といっても別に毎月何十冊も読むわけではなく、時折本屋を訪れて3~4冊まとめて購入して一気に読む程度で、その頻度もまちまちである。

 ある時、私が本屋でまとめ買いをするタイミングの共通点に気付いた。
それは、私が恋愛で苦しんでいる時だった。

 たとえば、失恋したとき。彼からの連絡がないとき。浮気されたとき。片思いで苦しいとき。
恋愛がうまくいっていない時、私はどうやら小説の世界に逃げ込む癖があるらしい。

 そんなときの私が選ぶのは決まって、ほっこりするような短編集であったり、前を向いて生きていこう、と思えるような本たち。どうにかして前向きな気持ちになりたいという本音が現れたようなチョイスだ。

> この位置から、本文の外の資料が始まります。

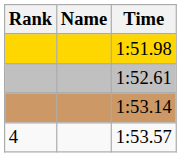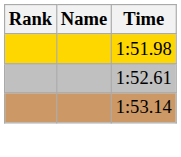- row: 4 | 1:53.57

おかげで私の本棚はそういう、一息つけるような、明日を生きる元気がでるような小説がずらりと並んでいる。



 苦しくてどうしようもなくてふらりと本屋に立ち寄って直感で選んだ本たち。
 こういう時に私が選んだ本は、不思議と一冊に一節はほぼ確実に私に響く箇所がある。
その一節を目にしたとたん、涙があふれてきて「ああこの言葉は今の私に必要な言葉だ」とじわじわ沁みてくるのだ。
 その瞬間、私は本を読むのが好きだなあと強く思う。

 何度本に救われただろう。
 何度本を読んで泣いただろう。
 
 そうやって私に必要な一節を見つけるたびに、傷ついて疲弊した心は少しずつ癒されて、数冊読むうちに気付けば前を向いている。

 これを繰り返して私は立ち直ってきた。

 私にとって読書は、心のデトックスのためになくてはならない存在なのだと思う。それも、できれば紙の本。(もちろん電子書籍も好きだけど)

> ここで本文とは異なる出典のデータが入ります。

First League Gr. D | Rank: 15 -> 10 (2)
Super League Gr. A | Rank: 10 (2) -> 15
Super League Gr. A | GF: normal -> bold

 ページをめくる動作が、指先に触れる紙の質感が、インクの香りが、より一層「本を読んでいる」ことを実感させてくれる。

 少し前までは、本を読むのは自宅だけだった。
けれど、ある時、どうしようもなくつらい恋をした。
 彼のLINEの返信を待つばかりで、鳴らないスマホばかり見て、仕事にも集中できなくなった。

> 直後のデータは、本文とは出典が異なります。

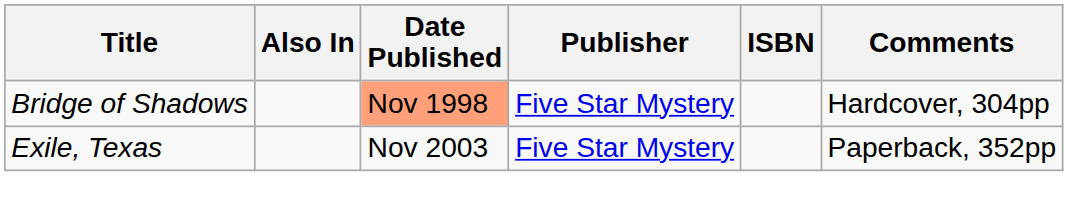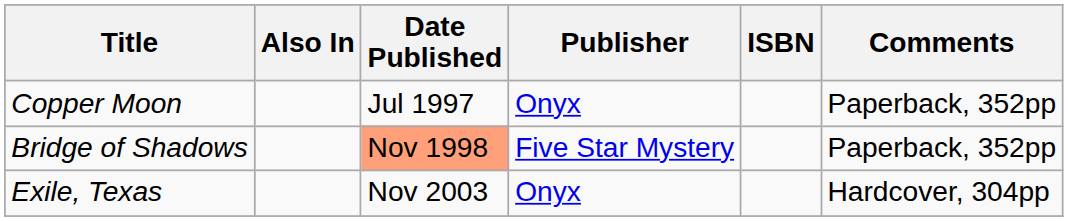+ row: Copper Moon | Jul 1997 | Onyx | Paperback, 352pp
Bridge of Shadows | Comments: Hardcover, 304pp -> Paperback, 352pp
Exile, Texas | Publisher: Five Star Mystery -> Onyx
Exile, Texas | Comments: Paperback, 352pp -> Hardcover, 304pp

 そんな自分がいやで「せめて仕事の昼休みだけでもネットから離れよう」と思った。
 なにせ、仕事柄一日中PCとにらめっこで、家だろうがどこだろうが空き時間は鳴らないスマホを眺めて、いつ連絡が来てもいいように時間を空けるために、おでかけよりもネットサーフィンで暇をつぶす日々だったから。

 思い立ったが吉日とばかり、会社から一番近いカフェに、スマホを置いて財布と本をもって通うようになった。
 正直ランチ代は痛いけれど、これが思いのほかよかった。

 スマホがないから気にしたくてもできない。

 コーヒーを片手に目の前の本に向き合うだけの時間。
なんて気持ちがいいのだろう。
最初はつらい恋から現実逃避するためだったけれど、
気づけば「ネットから離れて本を読むだけの時間」もまた好きになっていた。
 
 本を読むためにカフェにいくようになって、苦手だった無糖のカフェラテも好きになったし、新しい喫茶店探してみようとか、そんなことも始めた。

 本が、私に新しい趣味をくれた。

 本の世界に入り込んだり、エッセイを読んで知らない誰かの考えを知ったり、ただ読むだけでも私の世界を豊かにしてくれるのに、この上新しい趣味までくれるって、いや、もう、最高としかいいようがないのでは?